The controversial aquatic ape theory--which has been discussed at great length on SciForums if you want to go back a couple of years--suggests that when we came down out of the trees we went into the water first and hunted fish before we came back out onto the land ready to hunt zebras. That would explain the vestigial webs between our fingers and our very un-primate-like buoyancy.
A theory I find attractive suggests that since living in a three-dimensional universe (like swimming or flying) requires your brain to develop more computing power to think in up and down rather than just front, back and sides, that may have been the stimulus for our extraordinary intelligence among all the apes. Just swinging through air between the trees got us partway there to start with.
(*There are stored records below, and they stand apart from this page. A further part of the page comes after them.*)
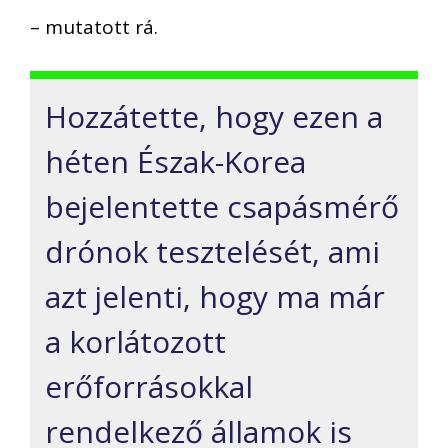
– mutatott rá.
Hozzátette, hogy ezen a
héten Észak-Korea
bejelentette csapásmérő
drónok tesztelését, ami
azt jelenti, hogy ma már
a korlátozott
erőforrásokkal
rendelkező államok is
How did you manage that? I annually insult them, point out their defects, (with specific references to their short comings) etc. and then against the rules call for the banning of someone (Billy T) for his arrogance and disrespect of the moderators. Yet the worst that has happened to me is someone threatened to make me a moderator if I continue that behavior. (It is my annual fun with them, at start of the new year. - I am looking forward to 1/1/08 to do it again.) Last year I set up a pole calling for the ban, and the vote was close, so probably will not do that again!
Personal insults against any member are a violation of the SciForums rules but the moderators have to judge whether it's serious or just wicked fun. I haven't been paying attention to you (sorry dude, you're not a linguist) but apparently you make it obvious that it's all a big joke. Just pick on S.A.M., that's what we all do.
I personally will vote against you unless you tighten up on your spelling, so perhaps you're safe.